A physical activity plan is also being developed by Healthy Ireland.

All of the initiatives and developments I’ve spoken about this morning demonstrate a genuine commitment to improving the health of our nation and the treatment and services we provide for those suffering from chronic or acute illnesses.  Yes, there is still a great deal to do but we have made significant progress in a number of areas and we are working to sustain and improve on everything we have achieved to date.

The Council on Stroke of the Irish Heart Foundation continues to be a catalyst for action and I want to thank you for all of the input and support you provide to ensuring this vital area receives the focus and attention it deserves. Your expertise and focus has been instrumental in delivering some of the improvements in treatment and services I’ve spoken about this morning.

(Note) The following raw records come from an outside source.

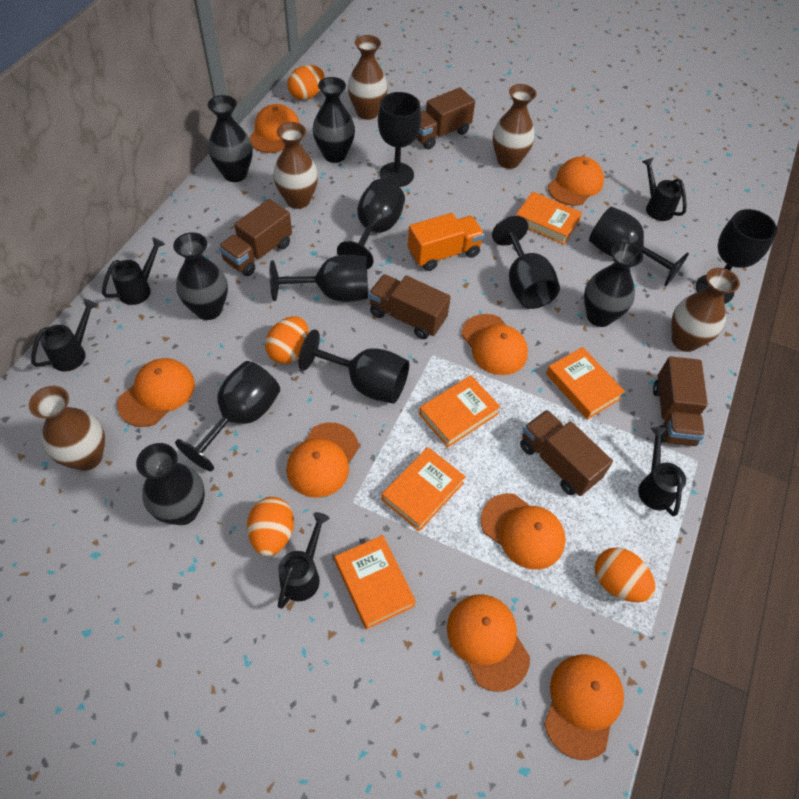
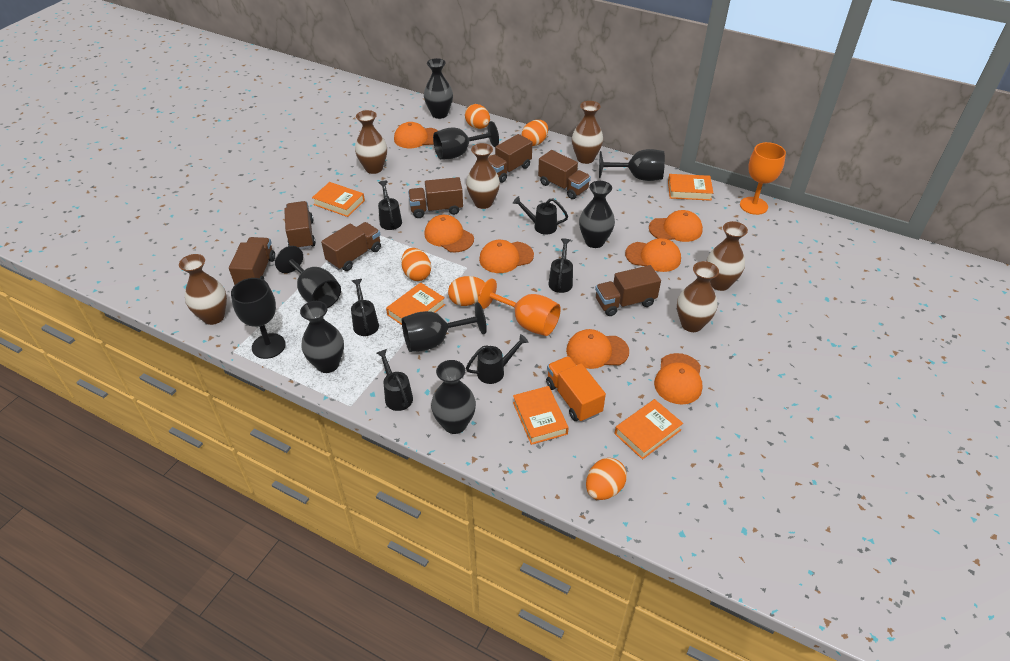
black goblet: [175,361,280,471] [270,255,368,302] [298,330,409,404] [337,179,405,269] [378,92,421,187] [492,216,560,309] [589,207,689,287] [696,209,777,304] = 8 -> [231,278,286,359] [275,246,341,308] [402,302,487,352] [433,121,499,160] [599,149,665,181] = 5
black vase: [136,443,205,525] [173,232,228,320] [208,95,253,182] [313,77,355,163] [584,242,643,327] = 5 -> [300,301,344,373] [424,58,453,119] [431,360,476,434] [579,181,615,248] = 4
black watering can: [31,299,98,372] [102,237,165,305] [278,512,330,609] [638,427,686,516] [642,157,687,221] = 5 -> [351,279,379,336] [377,349,413,411] [378,181,402,230] [466,334,528,384] [513,196,568,235] [549,239,573,293] = 6
brown truck: [218,199,292,276] [368,274,451,339] [416,87,475,150] [520,410,613,496] [653,356,708,446] = 5 -> [229,237,275,285] [284,201,316,250] [321,222,381,271] [408,177,463,218] [488,134,532,183] [538,150,591,199] [595,265,661,316] = 7
brown vase: [29,386,105,471] [273,122,318,209] [348,35,388,120] [493,84,536,169] [671,268,740,352] = 5 -> [179,254,227,325] [355,110,387,174] [466,143,500,209] [572,101,603,164] [677,261,719,332] [707,221,748,291] = 6
orange cap: [117,358,195,427] [249,104,300,153] [286,422,359,498] [447,594,530,692] [462,314,528,375] [481,493,566,570] [544,654,624,760] [548,157,604,206] = 8 -> [394,122,438,148] [424,215,474,252] [479,240,534,273] [566,329,629,369] [625,238,681,272] [649,210,703,242] [654,353,702,405] = 7
orange egg: [247,497,294,556] [265,316,309,364] [287,65,325,100] [595,547,655,602] = 4 -> [401,248,431,281] [448,276,485,306] [465,104,490,129] [521,120,548,146] [586,458,627,500] = 5
orange goblet: none = 0 -> [478,279,561,336] [740,142,786,215] = 2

I have no doubt that today will give you all a marvellous chance to build on those achievements by sharing knowledge and experience and learning from the world-leading educators in stroke care present here at the conference.

Together we share one primary goal: to continue to work on measures to improve primary and secondary prevention of stroke and to ensure that all those affected by stroke receive optimal treatment and avail of the many recent advances in stroke care.

I hope you all have a very enjoyable, productive and enlightening day. Thank you for your attention.